The hood began as a '67 427-style piece, but had to be completely reworked. First, Austin sectioned the scoop and moved it forward about 10 inches in order to clear the alternator. The inner structure was also revised to provide clearance for the A/C components and radiator fill tank. The hinges had to be relocated forward to allow for radiator and air cleaner clearance when the hood is open. Ron also built one of the '96 under-hood lights into the underside. Both inner fenders were given access panels, to allow access to some of the many new components.
In keeping with the Grand Sport theme, Ron installed a repro '63 GS nose and headlight system, with pieces from Timeless Replicas in Texas. He also fabricated a functional air dam to get air into the lower portion of the '96 radiator and A/C condenser. He flared the fenders to fit the '96 GS wheels, which are wearing 315/35ZR17 tires on all four corners, and then widened the rear quarters a couple of inches at the bottom of each side so the GS exhaust tips could be used. The car also has a built-in receiver-type trailer hitch concealed behind the drop-down license plate.
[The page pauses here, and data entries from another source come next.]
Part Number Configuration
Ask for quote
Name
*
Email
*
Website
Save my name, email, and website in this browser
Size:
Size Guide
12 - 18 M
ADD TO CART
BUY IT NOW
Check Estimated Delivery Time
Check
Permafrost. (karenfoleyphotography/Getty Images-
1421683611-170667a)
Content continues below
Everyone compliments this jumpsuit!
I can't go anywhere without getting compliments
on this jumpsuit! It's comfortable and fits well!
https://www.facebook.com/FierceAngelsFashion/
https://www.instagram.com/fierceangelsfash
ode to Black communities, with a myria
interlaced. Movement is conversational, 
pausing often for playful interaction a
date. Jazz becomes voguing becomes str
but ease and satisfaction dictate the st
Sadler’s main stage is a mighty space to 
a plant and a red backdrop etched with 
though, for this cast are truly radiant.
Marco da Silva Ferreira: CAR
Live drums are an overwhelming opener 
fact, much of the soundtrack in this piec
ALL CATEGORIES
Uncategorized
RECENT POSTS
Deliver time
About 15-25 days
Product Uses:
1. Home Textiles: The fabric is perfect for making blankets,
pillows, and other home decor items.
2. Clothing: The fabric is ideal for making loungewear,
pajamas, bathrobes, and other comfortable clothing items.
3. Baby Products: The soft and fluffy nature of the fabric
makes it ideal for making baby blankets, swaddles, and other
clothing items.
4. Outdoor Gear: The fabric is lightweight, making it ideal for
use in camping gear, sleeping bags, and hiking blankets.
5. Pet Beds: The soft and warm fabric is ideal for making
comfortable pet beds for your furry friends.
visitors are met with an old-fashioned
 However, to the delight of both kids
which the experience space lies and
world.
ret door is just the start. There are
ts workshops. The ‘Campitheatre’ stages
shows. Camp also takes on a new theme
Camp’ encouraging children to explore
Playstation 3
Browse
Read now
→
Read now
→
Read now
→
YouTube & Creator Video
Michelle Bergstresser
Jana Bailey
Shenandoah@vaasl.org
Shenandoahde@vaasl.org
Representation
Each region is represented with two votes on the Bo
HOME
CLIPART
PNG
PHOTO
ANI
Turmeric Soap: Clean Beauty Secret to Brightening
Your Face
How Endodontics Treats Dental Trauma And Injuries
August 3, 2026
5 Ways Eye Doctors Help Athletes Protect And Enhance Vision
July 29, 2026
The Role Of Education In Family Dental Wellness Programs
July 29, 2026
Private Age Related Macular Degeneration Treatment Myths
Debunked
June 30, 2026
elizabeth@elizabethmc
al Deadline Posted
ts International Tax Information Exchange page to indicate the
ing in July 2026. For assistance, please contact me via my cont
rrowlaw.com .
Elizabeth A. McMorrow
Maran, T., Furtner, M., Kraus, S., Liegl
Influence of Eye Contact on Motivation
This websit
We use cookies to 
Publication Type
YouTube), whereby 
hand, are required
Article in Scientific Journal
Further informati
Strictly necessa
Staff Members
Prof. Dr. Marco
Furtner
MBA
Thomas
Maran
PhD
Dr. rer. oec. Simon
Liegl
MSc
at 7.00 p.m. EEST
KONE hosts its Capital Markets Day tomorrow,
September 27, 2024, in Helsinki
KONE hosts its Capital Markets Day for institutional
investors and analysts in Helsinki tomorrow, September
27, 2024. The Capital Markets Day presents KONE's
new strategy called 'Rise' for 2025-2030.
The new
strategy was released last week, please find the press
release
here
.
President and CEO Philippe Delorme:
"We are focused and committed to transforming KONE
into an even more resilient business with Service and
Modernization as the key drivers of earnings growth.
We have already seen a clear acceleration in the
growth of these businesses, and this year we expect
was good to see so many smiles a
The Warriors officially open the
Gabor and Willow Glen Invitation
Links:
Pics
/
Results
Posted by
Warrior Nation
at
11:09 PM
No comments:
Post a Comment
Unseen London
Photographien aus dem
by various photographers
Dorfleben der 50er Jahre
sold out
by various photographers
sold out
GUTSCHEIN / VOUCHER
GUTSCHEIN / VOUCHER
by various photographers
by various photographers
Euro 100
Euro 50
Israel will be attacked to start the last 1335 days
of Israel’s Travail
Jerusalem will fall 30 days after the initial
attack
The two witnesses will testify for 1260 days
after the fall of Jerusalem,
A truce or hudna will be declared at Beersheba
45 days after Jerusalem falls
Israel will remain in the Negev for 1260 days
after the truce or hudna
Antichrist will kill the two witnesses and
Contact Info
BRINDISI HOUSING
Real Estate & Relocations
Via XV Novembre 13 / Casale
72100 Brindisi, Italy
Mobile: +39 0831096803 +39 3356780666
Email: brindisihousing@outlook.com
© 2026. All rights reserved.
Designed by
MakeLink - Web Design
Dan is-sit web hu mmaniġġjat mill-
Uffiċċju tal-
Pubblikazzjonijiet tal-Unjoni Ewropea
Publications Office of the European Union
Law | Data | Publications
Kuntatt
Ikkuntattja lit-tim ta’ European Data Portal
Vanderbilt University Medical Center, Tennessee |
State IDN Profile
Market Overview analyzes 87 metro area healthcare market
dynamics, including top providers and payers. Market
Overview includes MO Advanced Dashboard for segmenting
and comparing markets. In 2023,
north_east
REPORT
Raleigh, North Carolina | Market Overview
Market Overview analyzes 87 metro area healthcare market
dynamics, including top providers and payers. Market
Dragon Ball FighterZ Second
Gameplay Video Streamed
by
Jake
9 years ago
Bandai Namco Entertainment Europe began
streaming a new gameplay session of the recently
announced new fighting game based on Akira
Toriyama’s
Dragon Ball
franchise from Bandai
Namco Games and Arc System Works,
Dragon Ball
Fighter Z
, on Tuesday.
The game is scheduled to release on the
The mid-year/C4 hybrid is painted in the '96 GS color scheme, with the solitary exception of the thin white stripes, which Ron made red, as they were on the original Grand Sports. It also has a black convertible top using C4-type material. The car has all the '96 factory electronics systems, including a full factory security system (with a few added twists), six-way power seats, and even the '96 power/heated mirrors. Ron transferred every piece from the Grand Sport that was applicable to the '63, and everything works!
Due to the extensive body and chassis modifications Ron made, he had to have the car inspected by the California Highway Patrol before it could be registered. After wading through tons of paperwork, the CHP assigned Ron's creation the full, 17-digit '96 Grand Sport VIN number, which means that GS#300 is still alive and well, although in an extremely different form. GM has even recognized Ron's car in a recent recall for '96 LT4 rocker arms!
Ron, with the support and understanding of his wife Donna, spent three years building this car in his garage, not allowing anyone but family and a few close friends to see the Vette before it was completed. "I didn't want anybody to have to visualize what it would be like, just in case it didn't come out the way I intended," Ron said. But the project turned out exactly as he had planned after all. Ron now has an completely "factory stock" '63/'96 Grand Sport that he and his wife have found to be extremely fun, comfortable, and economical to drive anywhere, having put over 1,200 miles on the clock since the car's unveiling this last June. And the Vette has been warmly accepted for what it is by GS owners, old and new alike. As far as Ron is concerned, the license plate says it all: "GS96N63".